DPD API documentation can be found at https://developer.skao.int/projects/ska-sdp-dataproduct-api/en/latest/overview.html#automatic-api-documentation. The DPD API is self documenting and as such the available endpoints can be found at /docs
Data Product Modes of Operation The Data Product Dashboard has two modes of operation. With an Elastic Search backend available the full functionality is available, without that backend, a degraded experience is given to the user. Due to current architectural decisions that need to be made. The degraded or “in memory” implementation is currently the expected behavior and as such this guide expects the “in memory” mode of operation.
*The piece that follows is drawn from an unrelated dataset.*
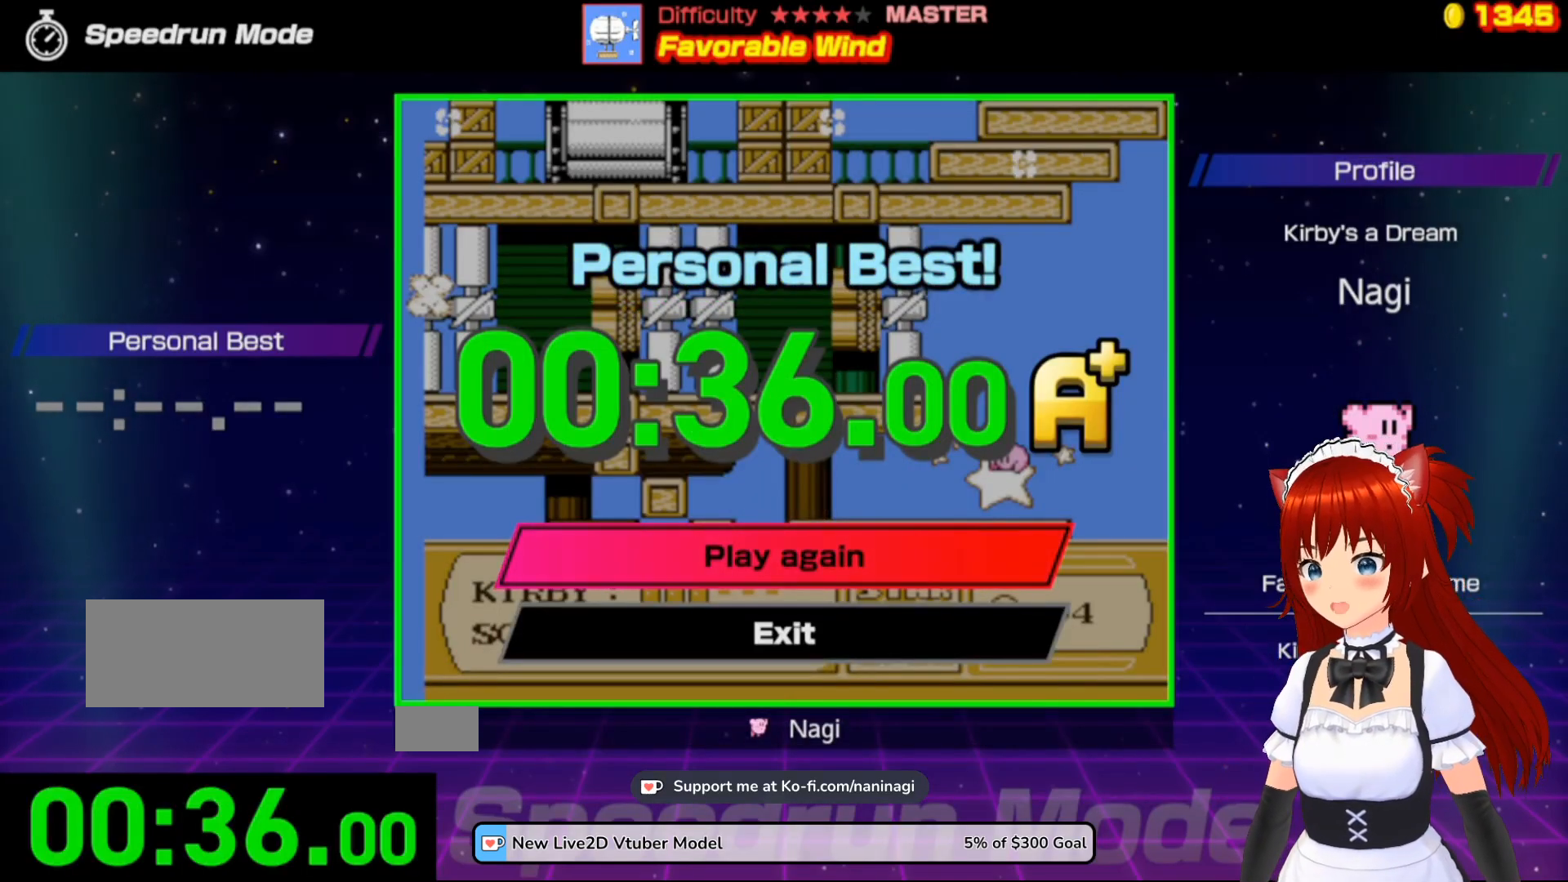
{"buttons": [], "events": []}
Since the API is consistent between the two modes of operation, the guide should still be relevant when the mode is switched across. The endpoint ‘/status’ will inform which mode of operation is currently activated, Search enabled is expected to be false.
Searching for and Downloading Data Products When searching for data products it is important to ensure that the most recent data is available. The cached map for the in-memory solution periodically checks for new product that are available, but there is a way to manually ensure this, namely through the update command:
import requests
BASE_URL = "http://localhost:8000"
response = requests.get(f"{BASE_URL}/reindexdataproducts")
print(response.status_code)
>>> 202
Searching for a specific product can be done by date or by other metadata fields available.
data = {
"start_date": "2001-12-12",
"end_date": "2032-12-12",
"key_pair": "execution_block:eb-m001-20191031-12345",
}
response = requests.post(f"{BASE_URL}/dataproductsearch", json=data)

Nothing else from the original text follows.